Stage-in is the ability to load external datasets into Hermes. Stage-out is the ability export data out of Hermes.

Use Case

Data Staging is frequently used for extracting information from large datasets during scientific simulations and workflows. This approach shifts the burden of synchronization, aggregation, validation, cleaning, and processing from the PFS and main memory to the high-performance staging area. I/O stalls are reduced by overlapping compute phases with asynchronous I/O, utilizing the high-performance compute network, and leveraging storage tiering.

Current Status

Currently, stage-in and stage-out can be applied to POSIX files. Stage-in/stage-out can be used to load directories, specific files, or fractions of files into Hermes to be processed by the application. Note: The ability to stage-in and stage-out HDF5 datasets (as opposed to the entire HDF5 file) is currently under development.

Utility Script

The stage-in / stage-out utility scripts provide the following API:

./stage-in [url] [offset] [size] [dpe]
./stage-out [url]

The [url] parameter for now is just a POSIX path (e.g., "/home/user/hi.txt").

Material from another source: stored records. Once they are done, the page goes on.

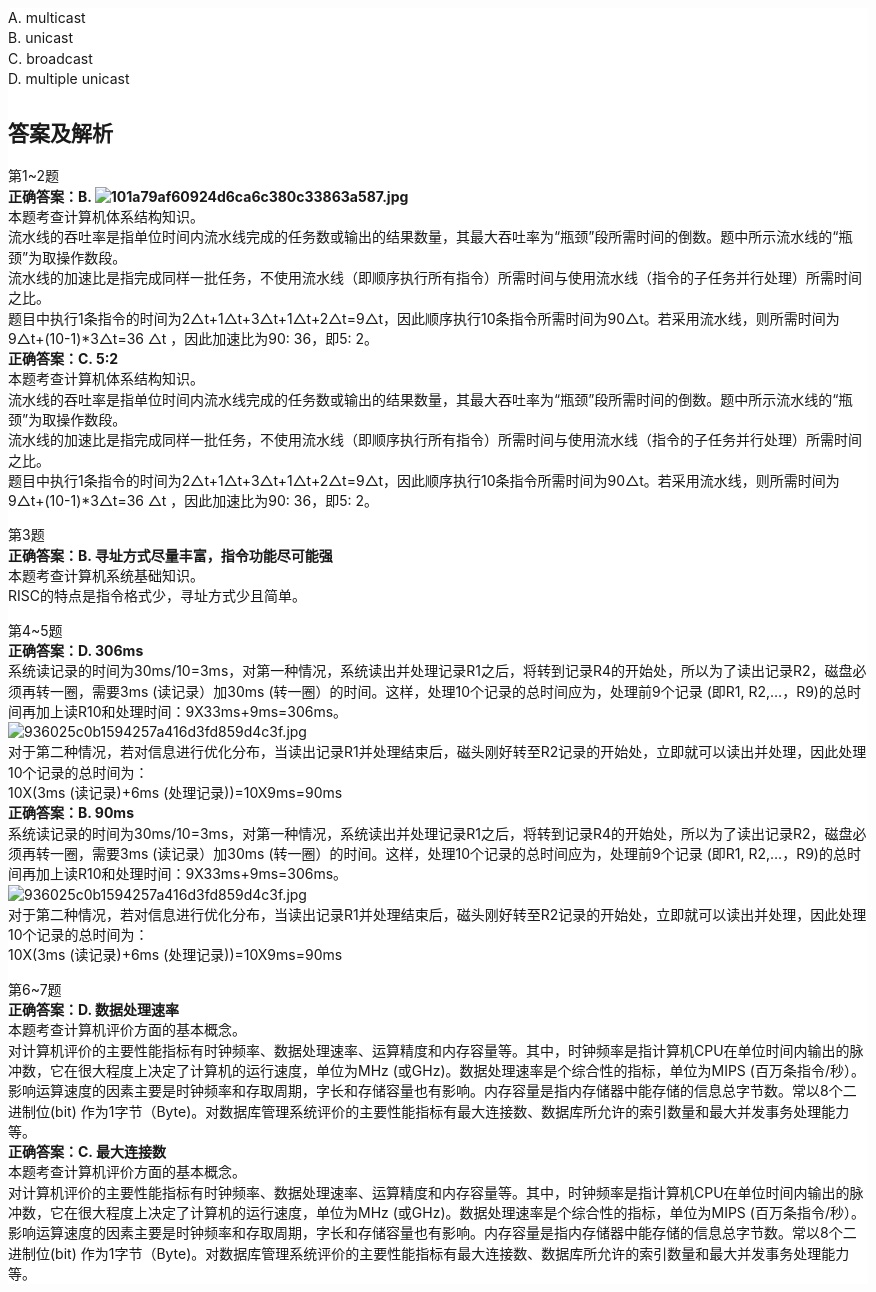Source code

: A. multicast  
B. unicast  
C. broadcast  
D. multiple unicast  
  


## 答案及解析 ##

  



[731e1690ac1047f8a679348fe3dbe2a0.jpg]: https://www.xkxxkx.cn/file/exam/software/网络规划设计师/综合知识/第1题/731e1690ac1047f8a679348fe3dbe2a0.jpg
[101a79af60924d6ca6c380c33863a587.jpg]: https://www.xkxxkx.cn/file/exam/software/网络规划设计师/综合知识/第1题/101a79af60924d6ca6c380c33863a587.jpg
[eda0a245b40f4713b2427a528d52bd29.jpg]: https://www.xkxxkx.cn/file/exam/software/网络规划设计师/综合知识/第1题/eda0a245b40f4713b2427a528d52bd29.jpg
[678a3a67d9d641439d47f461c31d8ce2.jpg]: https://www.xkxxkx.cn/file/exam/software/网络规划设计师/综合知识/第1题/678a3a67d9d641439d47f461c31d8ce2.jpg
[17a60d5c893a457a83c452ead6dad723.jpg]: https://www.xkxxkx.cn/file/exam/software/网络规划设计师/综合知识/第4题/17a60d5c893a457a83c452ead6dad723.jpg
[007dec2a84914901a7b559ef097e4c26.jpg]: https://www.xkxxkx.cn/file/exam/software/网络规划设计师/综合知识/第8题/007dec2a84914901a7b559ef097e4c26.jpg
[8e36c4161cb841ffb8074edb80f14214.jpg]: https://www.xkxxkx.cn/file/exam/software/网络规划设计师/综合知识/第16题/8e36c4161cb841ffb8074edb80f14214.jpg
[c454255c7e924174926778edc934da09.jpg]: https://www.xkxxkx.cn/file/exam/software/网络规划设计师/综合知识/第25题/c454255c7e924174926778edc934da09.jpg
[c590b0f05b1c461baa88f7cd99c25798.jpg]: https://www.xkxxkx.cn/file/exam/software/网络规划设计师/综合知识/第55题/c590b0f05b1c461baa88f7cd99c25798.jpg
[d9736e7f9f9742a99013f03990a791c4.jpg]: https://www.xkxxkx.cn/file/exam/software/网络规划设计师/综合知识/第60题/d9736e7f9f9742a99013f03990a791c4.jpg
[21827a0600984318a32992e32c8f3947.jpg]: https://www.xkxxkx.cn/file/exam/software/网络规划设计师/综合知识/第60题/21827a0600984318a32992e32c8f3947.jpg
[c20395de13fb459a99f802ddb39dc378.jpg]: https://www.xkxxkx.cn/file/exam/software/网络规划设计师/综合知识/第69题/c20395de13fb459a99f802ddb39dc378.jpg
第1~2题  
**正确答案：B. ![101a79af60924d6ca6c380c33863a587.jpg][]**  
本题考查计算机体系结构知识。  
流水线的吞吐率是指单位时间内流水线完成的任务数或输出的结果数量，其最大吞吐率为“瓶颈”段所需时间的倒数。题中所示流水线的“瓶颈”为取操作数段。  
流水线的加速比是指完成同样一批任务，不使用流水线（即顺序执行所有指令）所需时间与使用流水线（指令的子任务并行处理）所需时间之比。  
题目中执行1条指令的时间为2△t+1△t+3△t+1△t+2△t=9△t，因此顺序执行10条指令所需时间为90△t。若采用流水线，则所需时间为9△t+(10-1)\*3△t=36 △t ，因此加速比为90: 36，即5: 2。  
**正确答案：C. 5:2**  
本题考查计算机体系结构知识。  
流水线的吞吐率是指单位时间内流水线完成的任务数或输出的结果数量，其最大吞吐率为“瓶颈”段所需时间的倒数。题中所示流水线的“瓶颈”为取操作数段。  
流水线的加速比是指完成同样一批任务，不使用流水线（即顺序执行所有指令）所需时间与使用流水线（指令的子任务并行处理）所需时间之比。  
题目中执行1条指令的时间为2△t+1△t+3△t+1△t+2△t=9△t，因此顺序执行10条指令所需时间为90△t。若采用流水线，则所需时间为9△t+(10-1)\*3△t=36 △t ，因此加速比为90: 36，即5: 2。  
  
第3题  
**正确答案：B. 寻址方式尽量丰富，指令功能尽可能强**  
本题考查计算机系统基础知识。  
RISC的特点是指令格式少，寻址方式少且简单。  
  
第4~5题  
**正确答案：D. 306ms**  
系统读记录的时间为30ms/10=3ms，对第一种情况，系统读出并处理记录R1之后，将转到记录R4的开始处，所以为了读出记录R2，磁盘必须再转一圈，需要3ms (读记录）加30ms (转一圈）的时间。这样，处理10个记录的总时间应为，处理前9个记录 (即R1, R2,…，R9)的总时间再加上读R10和处理时间：9X33ms+9ms=306ms。  
![936025c0b1594257a416d3fd859d4c3f.jpg][]  
对于第二种情况，若对信息进行优化分布，当读出记录R1并处理结束后，磁头刚好转至R2记录的开始处，立即就可以读出并处理，因此处理10个记录的总时间为：  
10X(3ms (读记录)+6ms (处理记录))=10X9ms=90ms  
**正确答案：B. 90ms**  
系统读记录的时间为30ms/10=3ms，对第一种情况，系统读出并处理记录R1之后，将转到记录R4的开始处，所以为了读出记录R2，磁盘必须再转一圈，需要3ms (读记录）加30ms (转一圈）的时间。这样，处理10个记录的总时间应为，处理前9个记录 (即R1, R2,…，R9)的总时间再加上读R10和处理时间：9X33ms+9ms=306ms。  
![936025c0b1594257a416d3fd859d4c3f.jpg][]  
对于第二种情况，若对信息进行优化分布，当读出记录R1并处理结束后，磁头刚好转至R2记录的开始处，立即就可以读出并处理，因此处理10个记录的总时间为：  
10X(3ms (读记录)+6ms (处理记录))=10X9ms=90ms  
  
第6~7题  
**正确答案：D. 数据处理速率**  
本题考查计算机评价方面的基本概念。  
对计算机评价的主要性能指标有时钟频率、数据处理速率、运算精度和内存容量等。其中，时钟频率是指计算机CPU在单位时间内输出的脉冲数，它在很大程度上决定了计算机的运行速度，单位为MHz (或GHz)。数据处理速率是个综合性的指标，单位为MIPS (百万条指令/秒）。影响运算速度的因素主要是时钟频率和存取周期，字长和存储容量也有影响。内存容量是指内存储器中能存储的信息总字节数。常以8个二进制位(bit) 作为1字节（Byte)。对数据库管理系统评价的主要性能指标有最大连接数、数据库所允许的索引数量和最大并发事务处理能力等。  
**正确答案：C. 最大连接数**  
本题考查计算机评价方面的基本概念。  
对计算机评价的主要性能指标有时钟频率、数据处理速率、运算精度和内存容量等。其中，时钟频率是指计算机CPU在单位时间内输出的脉冲数，它在很大程度上决定了计算机的运行速度，单位为MHz (或GHz)。数据处理速率是个综合性的指标，单位为MIPS (百万条指令/秒）。影响运算速度的因素主要是时钟频率和存取周期，字长和存储容量也有影响。内存容量是指内存储器中能存储的信息总字节数。常以8个二进制位(bit) 作为1字节（Byte)。对数据库管理系统评价的主要性能指标有最大连接数、数据库所允许的索引数量和最大并发事务处理能力等。  
  

[936025c0b1594257a416d3fd859d4c3f.jpg]: https://www.xkxxkx.cn/file/exam/software/网络规划设计师/综合知识/第4题/936025c0b1594257a416d3fd859d4c3f.jpg
[90afd7beb9f64d5e8c9a3127f7270b76.jpg]: https://www.xkxxkx.cn/file/exam/software/网络规划设计师/综合知识/第8题/90afd7beb9f64d5e8c9a3127f7270b76.jpg
[0e715ecefc5944a68ba0f73e7d0856bd.jpg]: https://www.xkxxkx.cn/file/exam/software/网络规划设计师/综合知识/第44题/0e715ecefc5944a68ba0f73e7d0856bd.jpg
[e9b43b8afa5f4aa8aa4ac9e732eaee5e.jpg]: https://www.xkxxkx.cn/file/exam/software/网络规划设计师/综合知识/第44题/e9b43b8afa5f4aa8aa4ac9e732eaee5e.jpg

When [size] is 0, the size of the file will be determined automatically. In the future, this parameter could represent an HDF5 dataset using a different schema (e.g., "hdf5::/[dataset-group1]/[dataset-name1]").

An example of a typical stage-in / stage-out workflow is as follows:

# Create a 4GB file (1GB / proc)
mpirun -n 4 ior -w -k -b 1048576 -o /tmp/hi.txt
# Start the Hermes Daemon
mpirun -n 1 ${HERMES_INSTALL}/hermes_daemon
# Stage-in the entire 4GB file
mpirun -n 4 ${HERMES_INSTALL}/stage_in /tmp/hi.txt 0 0 kRoundRobin
# Read the 4GB file in IOR
mpirun -n 4 \
-genv HERMES_CONF=${HERMES_CONF} \
-genv LD_PRELOAD "${HERMES_INSTALL}/libhermes_posix.so" \
-genv HERMES_STOP_DAEMON 0 \
-genv ADAPTER_MODE WORKFLOW \
-genv HERMES_CLIENT 1 \
-genv HERMES_PAGE_SIZE 1048576 \
ior -r -b 1048576 -o /tmp/hi.txt
# Stage the file back out
mpirun -n 4 ${HERMES_INSTALL/stage_out /tmp/hi.txt

Native API

Stage-in / stage-out can also be applied in a native Hermes program.

#include <hermes/staging.h>

int main(int argc, char **argv) {
auto stager = DataStagerFactory::Get(url);
stager->StageIn(url, PlacementEngine::kRoundRobin);
stager->StageOut(url);
}